◆ **Problem description**
The lines below that include the word "introduce" are to be reported.

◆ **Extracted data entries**
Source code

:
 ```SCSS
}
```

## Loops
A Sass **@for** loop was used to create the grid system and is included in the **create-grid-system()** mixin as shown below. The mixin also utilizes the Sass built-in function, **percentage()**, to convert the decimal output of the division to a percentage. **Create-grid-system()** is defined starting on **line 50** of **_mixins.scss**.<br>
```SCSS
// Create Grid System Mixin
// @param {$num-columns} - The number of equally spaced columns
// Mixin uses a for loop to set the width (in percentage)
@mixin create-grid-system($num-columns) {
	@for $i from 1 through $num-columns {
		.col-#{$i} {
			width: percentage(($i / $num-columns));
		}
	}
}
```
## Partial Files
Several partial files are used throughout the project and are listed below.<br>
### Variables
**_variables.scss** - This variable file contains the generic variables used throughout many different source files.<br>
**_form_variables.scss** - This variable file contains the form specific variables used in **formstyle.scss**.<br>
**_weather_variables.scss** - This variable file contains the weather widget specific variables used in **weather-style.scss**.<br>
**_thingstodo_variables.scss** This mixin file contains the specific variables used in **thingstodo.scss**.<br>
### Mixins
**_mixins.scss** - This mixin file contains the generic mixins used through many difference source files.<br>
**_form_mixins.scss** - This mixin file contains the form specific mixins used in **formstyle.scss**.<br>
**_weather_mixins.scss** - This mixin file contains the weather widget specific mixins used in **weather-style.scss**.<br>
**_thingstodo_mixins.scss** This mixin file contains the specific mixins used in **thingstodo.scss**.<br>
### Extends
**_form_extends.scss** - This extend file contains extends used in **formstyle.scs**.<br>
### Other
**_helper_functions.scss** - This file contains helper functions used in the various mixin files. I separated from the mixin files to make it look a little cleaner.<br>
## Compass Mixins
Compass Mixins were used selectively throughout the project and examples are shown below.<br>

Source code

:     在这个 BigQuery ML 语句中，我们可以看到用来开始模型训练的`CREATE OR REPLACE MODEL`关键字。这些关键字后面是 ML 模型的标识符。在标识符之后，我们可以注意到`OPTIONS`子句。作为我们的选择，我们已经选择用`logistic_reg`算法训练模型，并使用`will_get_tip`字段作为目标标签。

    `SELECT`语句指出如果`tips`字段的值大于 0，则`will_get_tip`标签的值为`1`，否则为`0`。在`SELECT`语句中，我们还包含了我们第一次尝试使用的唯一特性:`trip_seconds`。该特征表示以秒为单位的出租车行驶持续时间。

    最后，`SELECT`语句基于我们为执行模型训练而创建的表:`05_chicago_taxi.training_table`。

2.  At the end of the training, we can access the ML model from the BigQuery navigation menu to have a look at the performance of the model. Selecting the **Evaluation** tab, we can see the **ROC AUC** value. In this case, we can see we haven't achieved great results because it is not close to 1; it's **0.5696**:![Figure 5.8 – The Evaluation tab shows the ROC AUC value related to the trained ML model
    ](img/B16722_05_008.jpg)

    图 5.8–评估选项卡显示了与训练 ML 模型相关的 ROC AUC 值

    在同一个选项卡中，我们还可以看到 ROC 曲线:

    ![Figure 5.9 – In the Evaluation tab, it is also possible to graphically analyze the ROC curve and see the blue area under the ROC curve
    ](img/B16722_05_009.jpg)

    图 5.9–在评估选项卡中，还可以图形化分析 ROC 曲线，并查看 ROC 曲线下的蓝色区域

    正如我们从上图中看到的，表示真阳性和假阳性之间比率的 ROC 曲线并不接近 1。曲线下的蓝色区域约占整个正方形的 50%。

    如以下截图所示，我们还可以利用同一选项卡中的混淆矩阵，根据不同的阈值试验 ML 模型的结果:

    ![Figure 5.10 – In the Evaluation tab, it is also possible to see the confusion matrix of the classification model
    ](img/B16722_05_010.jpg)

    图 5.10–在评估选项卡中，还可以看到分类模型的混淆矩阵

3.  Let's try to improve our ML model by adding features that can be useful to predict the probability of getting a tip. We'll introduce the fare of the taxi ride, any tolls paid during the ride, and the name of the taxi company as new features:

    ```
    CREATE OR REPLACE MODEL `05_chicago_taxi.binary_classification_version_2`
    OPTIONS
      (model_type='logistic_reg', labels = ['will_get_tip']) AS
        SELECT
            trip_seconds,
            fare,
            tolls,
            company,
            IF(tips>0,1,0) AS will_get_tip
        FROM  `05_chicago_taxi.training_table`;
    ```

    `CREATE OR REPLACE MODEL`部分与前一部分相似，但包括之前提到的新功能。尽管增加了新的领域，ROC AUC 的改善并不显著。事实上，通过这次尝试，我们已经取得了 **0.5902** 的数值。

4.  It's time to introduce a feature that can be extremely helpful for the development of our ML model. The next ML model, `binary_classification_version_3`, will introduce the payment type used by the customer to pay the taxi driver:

◆ **Completed task**
3.  Let's try to improve our ML model by adding features that can be useful to predict the probability of getting a tip. We'll introduce the fare of the taxi ride, any tolls paid during the ride, and the name of the taxi company as new features:
4.  It's time to introduce a feature that can be extremely helpful for the development of our ML model. The next ML model, `binary_classification_version_3`, will introduce the payment type used by the customer to pay the taxi driver:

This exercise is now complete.